> [AIM OF THE EXERCISE] Every line in the listing below from the one with "Erneut versuchen" through the one with "усталости по утрам и даже" is to be reproduced exactly, both ends included; leave out the rest.

AVAILABLE DATA section start

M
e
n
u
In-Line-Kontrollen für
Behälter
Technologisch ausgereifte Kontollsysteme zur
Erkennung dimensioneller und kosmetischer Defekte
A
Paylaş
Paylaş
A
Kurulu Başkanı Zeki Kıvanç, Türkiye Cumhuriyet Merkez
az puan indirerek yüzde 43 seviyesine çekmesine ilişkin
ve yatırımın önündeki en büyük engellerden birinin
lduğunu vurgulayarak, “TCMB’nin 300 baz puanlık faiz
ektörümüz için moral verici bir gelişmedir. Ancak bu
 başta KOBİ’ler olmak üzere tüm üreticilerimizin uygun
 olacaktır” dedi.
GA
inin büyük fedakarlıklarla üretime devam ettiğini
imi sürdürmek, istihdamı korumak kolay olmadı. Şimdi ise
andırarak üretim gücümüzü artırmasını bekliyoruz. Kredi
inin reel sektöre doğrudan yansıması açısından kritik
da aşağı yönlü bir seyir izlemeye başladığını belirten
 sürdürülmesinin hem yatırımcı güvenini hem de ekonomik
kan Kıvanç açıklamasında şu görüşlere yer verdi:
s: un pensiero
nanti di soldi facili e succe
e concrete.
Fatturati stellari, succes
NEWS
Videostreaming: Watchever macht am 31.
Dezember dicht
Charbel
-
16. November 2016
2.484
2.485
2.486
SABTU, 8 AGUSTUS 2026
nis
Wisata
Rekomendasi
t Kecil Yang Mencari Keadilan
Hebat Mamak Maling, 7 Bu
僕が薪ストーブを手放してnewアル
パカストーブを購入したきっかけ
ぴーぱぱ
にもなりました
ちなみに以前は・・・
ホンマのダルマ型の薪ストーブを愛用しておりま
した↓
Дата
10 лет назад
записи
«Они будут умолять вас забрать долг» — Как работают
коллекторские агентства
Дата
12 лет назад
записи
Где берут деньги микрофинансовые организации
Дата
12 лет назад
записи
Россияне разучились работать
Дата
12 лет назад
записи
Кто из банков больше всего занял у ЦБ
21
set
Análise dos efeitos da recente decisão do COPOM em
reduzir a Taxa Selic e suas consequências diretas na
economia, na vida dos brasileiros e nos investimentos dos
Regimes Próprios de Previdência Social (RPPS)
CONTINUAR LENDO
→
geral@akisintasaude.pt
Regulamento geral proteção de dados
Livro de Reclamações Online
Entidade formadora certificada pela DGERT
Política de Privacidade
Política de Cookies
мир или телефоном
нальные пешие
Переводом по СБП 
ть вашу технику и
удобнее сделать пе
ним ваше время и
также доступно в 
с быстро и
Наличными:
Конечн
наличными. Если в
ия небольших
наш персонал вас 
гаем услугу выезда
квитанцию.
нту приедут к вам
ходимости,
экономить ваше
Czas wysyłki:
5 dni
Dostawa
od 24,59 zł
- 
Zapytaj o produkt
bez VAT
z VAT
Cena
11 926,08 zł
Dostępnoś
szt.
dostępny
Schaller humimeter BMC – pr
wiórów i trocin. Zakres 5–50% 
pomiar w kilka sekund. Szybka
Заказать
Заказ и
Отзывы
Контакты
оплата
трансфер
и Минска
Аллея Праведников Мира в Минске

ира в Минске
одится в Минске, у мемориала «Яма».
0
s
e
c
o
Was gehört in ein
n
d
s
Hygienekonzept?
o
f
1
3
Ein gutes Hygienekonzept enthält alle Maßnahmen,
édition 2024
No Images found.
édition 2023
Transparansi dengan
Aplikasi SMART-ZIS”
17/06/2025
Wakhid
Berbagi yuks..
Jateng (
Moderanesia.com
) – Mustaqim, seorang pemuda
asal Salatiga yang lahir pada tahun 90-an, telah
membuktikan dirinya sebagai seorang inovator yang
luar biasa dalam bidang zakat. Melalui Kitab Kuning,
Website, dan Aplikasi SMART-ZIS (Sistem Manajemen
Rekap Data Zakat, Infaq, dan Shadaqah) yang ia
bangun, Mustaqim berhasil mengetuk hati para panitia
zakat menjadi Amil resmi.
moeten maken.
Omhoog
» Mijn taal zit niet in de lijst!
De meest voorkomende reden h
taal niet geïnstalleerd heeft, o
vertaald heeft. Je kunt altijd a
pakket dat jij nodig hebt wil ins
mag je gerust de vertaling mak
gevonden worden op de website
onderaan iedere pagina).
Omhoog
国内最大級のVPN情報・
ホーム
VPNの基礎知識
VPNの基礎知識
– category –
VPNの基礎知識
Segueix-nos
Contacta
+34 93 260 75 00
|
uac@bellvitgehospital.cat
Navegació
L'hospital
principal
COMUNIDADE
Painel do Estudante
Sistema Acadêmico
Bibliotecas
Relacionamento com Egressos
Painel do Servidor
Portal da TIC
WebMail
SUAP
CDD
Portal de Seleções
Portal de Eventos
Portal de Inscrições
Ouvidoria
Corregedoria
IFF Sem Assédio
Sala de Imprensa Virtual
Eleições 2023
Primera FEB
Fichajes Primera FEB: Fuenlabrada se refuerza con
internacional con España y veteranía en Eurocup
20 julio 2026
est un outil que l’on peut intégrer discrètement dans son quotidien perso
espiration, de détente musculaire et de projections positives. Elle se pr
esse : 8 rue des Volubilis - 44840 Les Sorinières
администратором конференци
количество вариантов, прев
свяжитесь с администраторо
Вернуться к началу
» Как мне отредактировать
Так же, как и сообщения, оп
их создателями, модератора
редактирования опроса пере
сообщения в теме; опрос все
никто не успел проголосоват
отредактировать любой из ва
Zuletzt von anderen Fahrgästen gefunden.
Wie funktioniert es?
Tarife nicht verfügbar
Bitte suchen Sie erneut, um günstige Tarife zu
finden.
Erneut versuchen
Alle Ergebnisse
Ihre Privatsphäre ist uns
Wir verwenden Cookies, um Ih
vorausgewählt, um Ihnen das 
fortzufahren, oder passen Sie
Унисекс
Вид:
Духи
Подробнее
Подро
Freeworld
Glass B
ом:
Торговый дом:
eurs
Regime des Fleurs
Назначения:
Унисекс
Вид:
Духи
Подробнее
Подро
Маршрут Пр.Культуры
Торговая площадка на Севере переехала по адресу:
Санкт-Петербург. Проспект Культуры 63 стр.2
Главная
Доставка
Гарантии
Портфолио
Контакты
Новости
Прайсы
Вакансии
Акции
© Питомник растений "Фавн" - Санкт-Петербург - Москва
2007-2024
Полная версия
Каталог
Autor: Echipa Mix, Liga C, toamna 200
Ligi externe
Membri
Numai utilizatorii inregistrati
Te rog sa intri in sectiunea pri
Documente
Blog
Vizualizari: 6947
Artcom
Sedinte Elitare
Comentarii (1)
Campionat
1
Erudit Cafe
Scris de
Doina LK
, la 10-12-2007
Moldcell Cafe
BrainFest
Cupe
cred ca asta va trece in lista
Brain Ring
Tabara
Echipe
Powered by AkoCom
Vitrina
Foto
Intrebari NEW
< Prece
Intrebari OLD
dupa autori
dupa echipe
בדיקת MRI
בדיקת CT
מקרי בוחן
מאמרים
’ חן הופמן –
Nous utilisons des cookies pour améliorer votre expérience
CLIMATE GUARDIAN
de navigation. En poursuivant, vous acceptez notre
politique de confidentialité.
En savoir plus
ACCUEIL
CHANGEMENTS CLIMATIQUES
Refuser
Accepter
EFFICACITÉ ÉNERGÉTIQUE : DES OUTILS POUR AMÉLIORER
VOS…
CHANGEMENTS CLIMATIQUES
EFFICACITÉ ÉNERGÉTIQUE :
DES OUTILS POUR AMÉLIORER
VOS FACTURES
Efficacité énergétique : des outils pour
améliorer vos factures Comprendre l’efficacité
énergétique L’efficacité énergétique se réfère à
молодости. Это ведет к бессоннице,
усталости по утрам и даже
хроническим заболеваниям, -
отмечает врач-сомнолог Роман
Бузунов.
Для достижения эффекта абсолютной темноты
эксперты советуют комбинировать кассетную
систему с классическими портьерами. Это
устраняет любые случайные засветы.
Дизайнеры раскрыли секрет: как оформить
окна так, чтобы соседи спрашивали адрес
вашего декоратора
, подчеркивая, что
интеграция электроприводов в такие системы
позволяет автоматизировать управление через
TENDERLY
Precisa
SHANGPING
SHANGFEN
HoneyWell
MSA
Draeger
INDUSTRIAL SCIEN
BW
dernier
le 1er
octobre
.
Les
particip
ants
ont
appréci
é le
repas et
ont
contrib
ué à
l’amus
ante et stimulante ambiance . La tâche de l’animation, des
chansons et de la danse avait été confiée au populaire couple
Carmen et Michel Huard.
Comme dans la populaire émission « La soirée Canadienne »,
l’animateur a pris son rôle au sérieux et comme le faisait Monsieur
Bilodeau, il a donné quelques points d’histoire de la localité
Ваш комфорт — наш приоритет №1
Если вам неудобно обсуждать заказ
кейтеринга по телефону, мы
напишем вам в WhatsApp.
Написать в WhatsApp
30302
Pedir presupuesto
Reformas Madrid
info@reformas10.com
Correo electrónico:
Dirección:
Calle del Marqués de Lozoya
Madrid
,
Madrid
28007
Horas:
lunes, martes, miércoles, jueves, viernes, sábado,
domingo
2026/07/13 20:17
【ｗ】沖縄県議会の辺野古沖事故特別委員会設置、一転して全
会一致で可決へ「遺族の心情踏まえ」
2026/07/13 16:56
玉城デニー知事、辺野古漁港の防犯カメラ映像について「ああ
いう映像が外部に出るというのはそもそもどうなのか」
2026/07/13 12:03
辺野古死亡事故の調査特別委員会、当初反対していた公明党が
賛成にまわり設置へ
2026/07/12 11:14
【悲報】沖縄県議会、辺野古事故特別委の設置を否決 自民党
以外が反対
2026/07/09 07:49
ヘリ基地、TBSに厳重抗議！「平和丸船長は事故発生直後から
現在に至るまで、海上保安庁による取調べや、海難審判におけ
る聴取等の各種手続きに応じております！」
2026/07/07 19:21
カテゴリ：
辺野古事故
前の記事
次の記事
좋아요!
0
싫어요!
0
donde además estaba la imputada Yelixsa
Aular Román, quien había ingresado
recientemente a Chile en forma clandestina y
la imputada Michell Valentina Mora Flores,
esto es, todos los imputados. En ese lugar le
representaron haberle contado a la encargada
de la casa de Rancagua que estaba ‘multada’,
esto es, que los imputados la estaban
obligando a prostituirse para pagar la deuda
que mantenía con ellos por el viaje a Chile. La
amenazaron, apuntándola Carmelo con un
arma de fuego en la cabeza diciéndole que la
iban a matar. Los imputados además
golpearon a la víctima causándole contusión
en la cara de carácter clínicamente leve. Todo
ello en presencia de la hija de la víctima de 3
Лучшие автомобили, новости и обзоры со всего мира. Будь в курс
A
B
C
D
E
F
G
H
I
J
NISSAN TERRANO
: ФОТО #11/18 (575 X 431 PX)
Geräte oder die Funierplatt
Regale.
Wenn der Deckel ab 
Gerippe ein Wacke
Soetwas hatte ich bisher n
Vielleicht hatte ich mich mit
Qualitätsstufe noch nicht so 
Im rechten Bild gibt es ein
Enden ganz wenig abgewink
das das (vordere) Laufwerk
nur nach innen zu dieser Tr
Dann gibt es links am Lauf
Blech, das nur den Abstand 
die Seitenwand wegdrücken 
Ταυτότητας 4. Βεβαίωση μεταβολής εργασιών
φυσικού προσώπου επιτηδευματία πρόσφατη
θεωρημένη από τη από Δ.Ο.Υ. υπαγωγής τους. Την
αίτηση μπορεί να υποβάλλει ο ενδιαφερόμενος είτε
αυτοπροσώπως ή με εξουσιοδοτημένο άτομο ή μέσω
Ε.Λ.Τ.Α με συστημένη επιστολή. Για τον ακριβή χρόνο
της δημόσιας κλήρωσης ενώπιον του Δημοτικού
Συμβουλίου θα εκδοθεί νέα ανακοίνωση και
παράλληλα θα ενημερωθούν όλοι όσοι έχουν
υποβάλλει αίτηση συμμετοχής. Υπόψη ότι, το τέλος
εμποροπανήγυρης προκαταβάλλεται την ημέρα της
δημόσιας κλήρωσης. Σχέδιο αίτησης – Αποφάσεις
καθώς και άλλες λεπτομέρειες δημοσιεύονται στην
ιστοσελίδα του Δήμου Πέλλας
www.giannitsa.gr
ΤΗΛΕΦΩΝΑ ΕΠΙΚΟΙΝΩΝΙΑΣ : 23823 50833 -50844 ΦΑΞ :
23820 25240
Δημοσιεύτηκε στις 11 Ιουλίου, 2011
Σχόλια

AVAILABLE DATA section end

> [SOLUTION FOR THIS EXERCISE]
Erneut versuchen
Alle Ergebnisse
Ihre Privatsphäre ist uns
Wir verwenden Cookies, um Ih
vorausgewählt, um Ihnen das 
fortzufahren, oder passen Sie
Унисекс
Вид:
Духи
Подробнее
Подро
Freeworld
Glass B
ом:
Торговый дом:
eurs
Regime des Fleurs
Назначения:
Унисекс
Вид:
Духи
Подробнее
Подро
Маршрут Пр.Культуры
Торговая площадка на Севере переехала по адресу:
Санкт-Петербург. Проспект Культуры 63 стр.2
Главная
Доставка
Гарантии
Портфолио
Контакты
Новости
Прайсы
Вакансии
Акции
© Питомник растений "Фавн" - Санкт-Петербург - Москва
2007-2024
Полная версия
Каталог
Autor: Echipa Mix, Liga C, toamna 200
Ligi externe
Membri
Numai utilizatorii inregistrati
Te rog sa intri in sectiunea pri
Documente
Blog
Vizualizari: 6947
Artcom
Sedinte Elitare
Comentarii (1)
Campionat
1
Erudit Cafe
Scris de
Doina LK
, la 10-12-2007
Moldcell Cafe
BrainFest
Cupe
cred ca asta va trece in lista
Brain Ring
Tabara
Echipe
Powered by AkoCom
Vitrina
Foto
Intrebari NEW
< Prece
Intrebari OLD
dupa autori
dupa echipe
בדיקת MRI
בדיקת CT
מקרי בוחן
מאמרים
’ חן הופמן –
Nous utilisons des cookies pour améliorer votre expérience
CLIMATE GUARDIAN
de navigation. En poursuivant, vous acceptez notre
politique de confidentialité.
En savoir plus
ACCUEIL
CHANGEMENTS CLIMATIQUES
Refuser
Accepter
EFFICACITÉ ÉNERGÉTIQUE : DES OUTILS POUR AMÉLIORER
VOS…
CHANGEMENTS CLIMATIQUES
EFFICACITÉ ÉNERGÉTIQUE :
DES OUTILS POUR AMÉLIORER
VOS FACTURES
Efficacité énergétique : des outils pour
améliorer vos factures Comprendre l’efficacité
énergétique L’efficacité énergétique se réfère à
молодости. Это ведет к бессоннице,
усталости по утрам и даже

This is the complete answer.